* WORK REQUEST *
Continue the movie reviews below, picking up after their final sentence.

Entertainment and cleverness aside, Mitchell and co-writer Philippa Goslett took the smallest of seeds from Gaiman’s story of the same name (published as part of his Fragile Things collection) and grew it into a wondrous and unexpected adventure. It is as if Sing Street tripped into Wonderland, or Across the Universe collided with Velvet Goldmine. And yet none of that is really accurate other than to imply the unexpectedness of it all. Despite all the expansions, it still retains the sense and point of the original piece. Truly a great example of adaptation. However, if you haven’t read the story first I’d read it after. The story will suffer for that, but the movie will probably be improved by protecting some of its uniqueness.

Check this out without finding out more and just let the story take you. Mitchell is wonderful at laying out secret and twisty paths and imbuing his creations with heart, even amid heartbreak. And in this case, with Gaiman’s sensibility to help inform it all, it comes together in delightful ways. This is a universal story, even if the trappings don’t appear so.

How to Talk to Girls at Parties

Mile 22

[2.5 stars]

Oh, Peter Berg (Battleship), you always promise so much and deliver so little. This bit of what amounts to terrorist porn is certainly full of action, but bereft of character. While Mark Whalberg (Ted 2) may have created a fast-talking and somewhat entertaining team leader, he isn’t a person, he is simply putting on an interesting idea.

And while there are strong female parts, they aren’t much in the way of characters either. Ronda Rousey (Furious 7) doesn’t really get to explore what she had to work with. And Lauren Cohan (Chuck, The Walking Dead), who is certainly a tough-as-nails fighter, overplays the mother side of what was written. Not because a kick-ass military person can’t have family and emotion in their lives or even care that much, but because she came off as schizophrenic rather than as competent; and she’s meant to be Wahlberg’s protege.

Iko Uwais (The Raid 2) shows off his skills as a fighter and, to a degree, as an actor. To be fair, he really just has to look enigmatic most of the time rather than plumb any serious levels. And John Malkovich reprises his Unlocked gig, which isn’t saying much for a man with such talent.

Collected data:
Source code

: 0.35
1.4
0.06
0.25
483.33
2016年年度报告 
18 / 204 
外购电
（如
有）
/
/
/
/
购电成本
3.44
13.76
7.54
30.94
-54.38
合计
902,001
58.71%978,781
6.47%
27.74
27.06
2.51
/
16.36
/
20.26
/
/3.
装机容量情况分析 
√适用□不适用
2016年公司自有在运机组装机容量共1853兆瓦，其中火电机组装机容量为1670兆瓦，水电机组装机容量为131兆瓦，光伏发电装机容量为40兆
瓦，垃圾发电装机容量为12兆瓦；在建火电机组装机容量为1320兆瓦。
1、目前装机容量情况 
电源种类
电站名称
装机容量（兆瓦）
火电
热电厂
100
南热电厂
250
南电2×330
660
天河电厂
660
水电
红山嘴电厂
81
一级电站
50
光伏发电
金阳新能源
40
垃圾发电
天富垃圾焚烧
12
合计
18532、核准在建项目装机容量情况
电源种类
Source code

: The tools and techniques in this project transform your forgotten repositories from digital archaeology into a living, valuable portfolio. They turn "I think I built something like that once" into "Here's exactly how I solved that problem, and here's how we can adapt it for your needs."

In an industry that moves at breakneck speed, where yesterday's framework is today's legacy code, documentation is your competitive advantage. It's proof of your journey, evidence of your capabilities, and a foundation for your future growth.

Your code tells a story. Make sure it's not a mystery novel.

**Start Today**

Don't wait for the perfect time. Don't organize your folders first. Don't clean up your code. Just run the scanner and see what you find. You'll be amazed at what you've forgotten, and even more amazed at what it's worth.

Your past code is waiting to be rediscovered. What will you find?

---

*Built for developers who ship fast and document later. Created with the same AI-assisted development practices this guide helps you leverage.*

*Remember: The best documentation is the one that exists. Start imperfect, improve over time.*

* TASK RESULT *
Where this movie really goes wrong isn’t so much in its conception or even its subject matter. Even the basic plot is intriguing. Where it goes wrong is the framing, which is, essentially, a solipsistic treatise excusing government funded murder as necessary, even to be celebrated. For some audiences that will work just fine. In the world we live in now, even while admitting I was mildly entertained by the action and well paced suspense, I found the message rather off-putting at the end. Nearly the same plot could have been used without the commentary and it would have worked better. As it is, you go for the action, blood, and gore, if you go, but not for the story or any cogent political awakening.

Mile 22

BlacKkKlansman

[5 stars]

Undoubtedly, this is Spike Lee’s (Chi-Raq) best film since Do The Right Thing. Not because he is back on political ground, he never left it, but because it flows, it is human, and it is a masterful piece of storytelling that takes you from Point A to a Point B in unexpected ways. It is an hypnotic film that draws you in with its humor and, while never subtle, slowly turns the screws to leave you with that same self-reflective feeling Do The Right Thing managed way back when.

Certainly Lee’s trademark camera work and shots are present, but he holds them back for better impact than he has in the past. And his direction for the actors is subtle as he orchestrates the off-beat and nearly unbelievable tale.

In the lead, John David Washington (Ballers) floats perfectly through Stallworth’s story. Adam Driver (Logan Lucky) supports him well by his side and navigating his own complex history. As difficult as these roles were to play, Topher Grace (The Calling), Ryan Eggold (Lucky Them), Jasper Pääkkönen (Vikings), and Paul Walter Hauser (I, Tonya) deserve special notice. They had to navigate some very dark places with conviction and without allowing them to become caricatures; no easy task.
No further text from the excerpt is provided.